- _Task statement_
Every entry should be reproduced word for word.

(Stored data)
# # # #
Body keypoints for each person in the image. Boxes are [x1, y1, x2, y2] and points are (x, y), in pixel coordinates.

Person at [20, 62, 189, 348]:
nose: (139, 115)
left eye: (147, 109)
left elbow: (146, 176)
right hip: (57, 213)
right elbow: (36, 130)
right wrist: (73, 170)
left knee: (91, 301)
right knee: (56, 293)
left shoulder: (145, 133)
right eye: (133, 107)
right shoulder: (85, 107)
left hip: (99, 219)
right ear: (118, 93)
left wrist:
# # # #
- _Solved problem_
Body keypoints for each person in the image. Boxes are [x1, y1, x2, y2] and points are (x, y), in pixel coordinates.

Person at [20, 62, 189, 348]:
nose: (139, 115)
left eye: (147, 109)
left elbow: (146, 176)
right hip: (57, 213)
right elbow: (36, 130)
right wrist: (73, 170)
left knee: (91, 301)
right knee: (56, 293)
left shoulder: (145, 133)
right eye: (133, 107)
right shoulder: (85, 107)
left hip: (99, 219)
right ear: (118, 93)
left wrist:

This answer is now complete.